SCHRIFTLICHE AUFGABE 1: Gib nur als Zahl an, in wie vielen Zeilen der Einträge unten das Wort "value" vorkommt. Groß- und Kleinschreibung zählt.

────────────────────

Beschluss vom 05.09.2003 -
BVerwG 8 B 74.03ECLI:DE:BVerwG:2003:050903B8B74.03.0

  • Zitiervorschlag

    BVerwG, Beschluss vom 05.09.2003 - 8 B 74.03 - [ECLI:DE:BVerwG:2003:050903B8B74.03.0]

Beschluss

BVerwG 8 B 74.03

  • VG Gera - 10.09.2002 - AZ: VG 3 K 1724/97 GE

In der Verwaltungsstreitsache hat der 8. Senat des Bundesverwaltungsgerichts
am 5. September 2003
durch den Vorsitzenden Richter am Bundesverwaltungsgericht Dr. M ü l l e r ,
den Richter am Bundesverwaltungsgericht Dr. P a g e n k o p f
und die Richterin am Bundesverwaltungsgericht Dr. von H e i m b u r g
beschlossen:

  1. Die Beschwerde der Kläger gegen die Nichtzulassung der Revision in dem Urteil des Verwaltungsgerichts Gera vom 10. September 2002 wird zurückgewiesen.
  2. Die Kläger tragen die Kosten des Beschwerdeverfahrens mit Ausnahme der außergerichtlichen Kosten der Beigeladenen, die diese selbst trägt.
  3. Der Wert des Streitgegenstandes wird für das Beschwerdeverfahren auf 112 420 € festgesetzt.

Die Beschwerde hat keinen Erfolg. Weder liegen die gerügten Verfahrensmängel vor, noch kommt der Rechtssache die geltend gemachte grundsätzliche Bedeutung zu.

────────────────────

SCHRIFTLICHE AUFGABE 2: Auf welchen Betrag setzt der Beschluss oben den Wert des Streitgegenstandes für das Beschwerdeverfahren fest?

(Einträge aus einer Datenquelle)
────────────────────

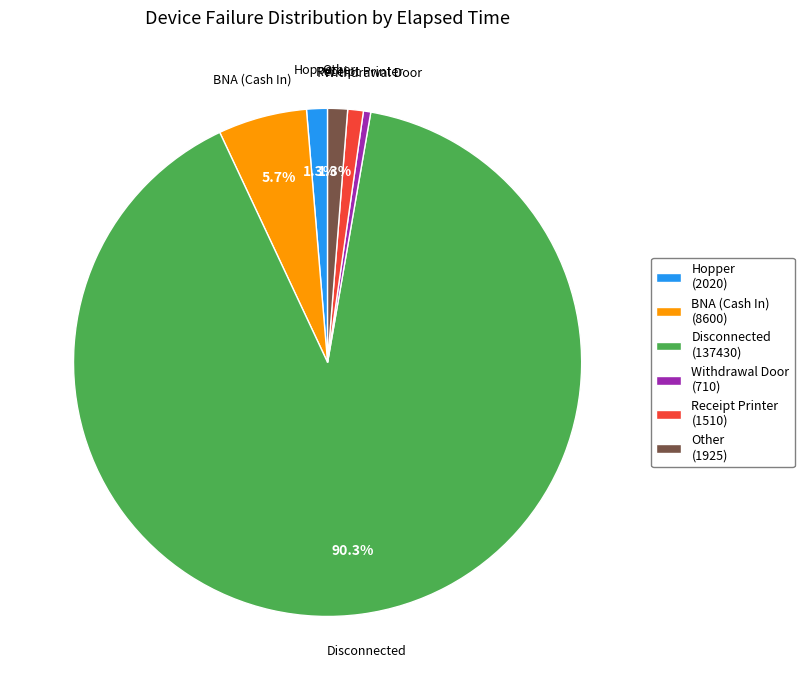

Is Disconnected (137430) the majority of the pie?

Yes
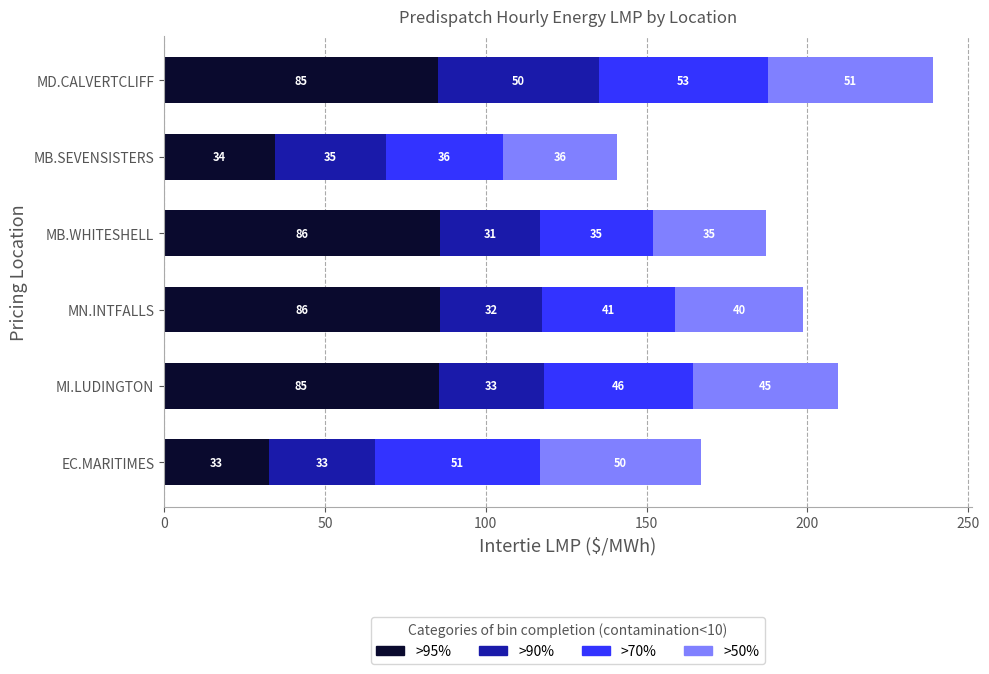

What is the maximum value for >95%?

85.8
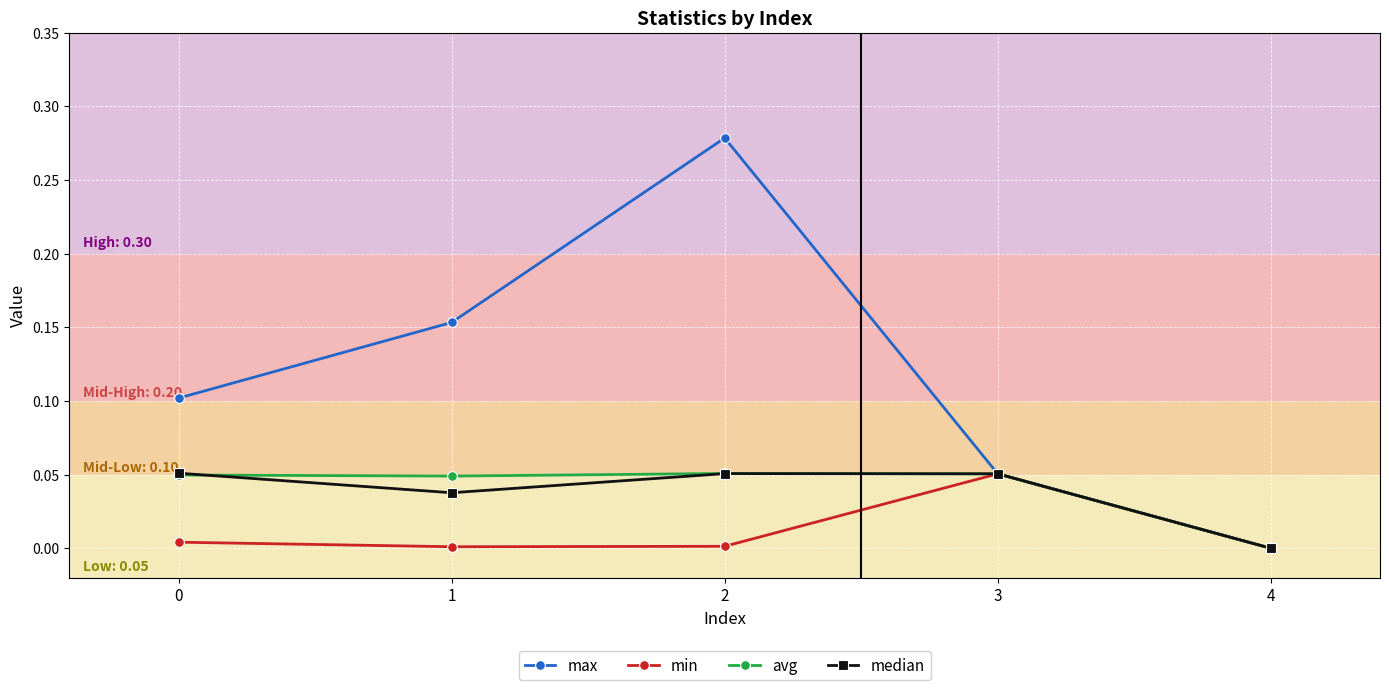

Is it true that max equals 0.1 at 3?

True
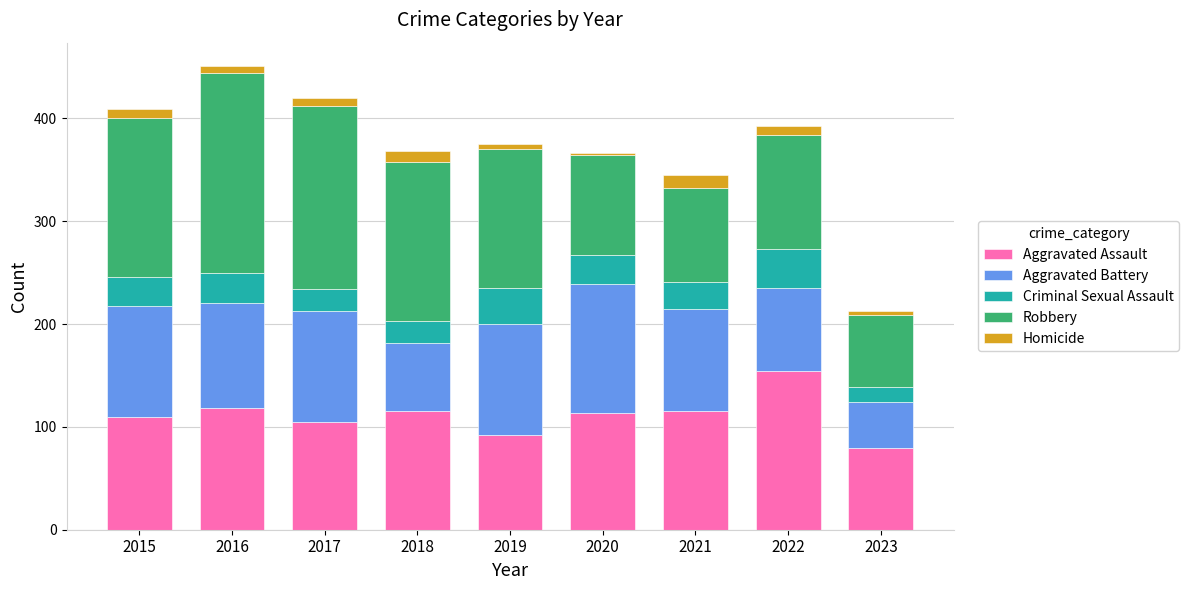

What is the lowest value of the Aggravated Assault series?

79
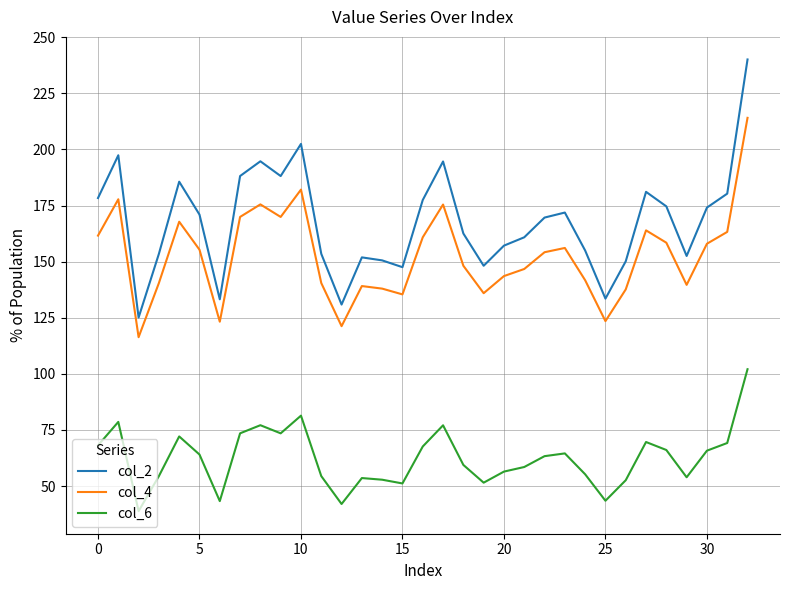

What is the highest value of the col_6 series?

102.1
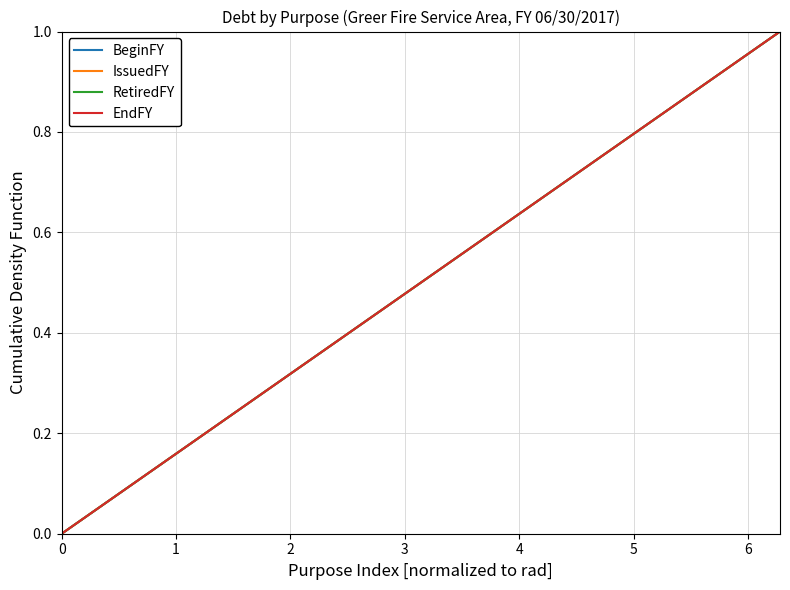

True or false: BeginFY and RetiredFY cross at least once.

False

────────────────────

LÖSUNG DER AUFGABE 1: 3

LÖSUNG DER AUFGABE 2: Auf 112 420 €.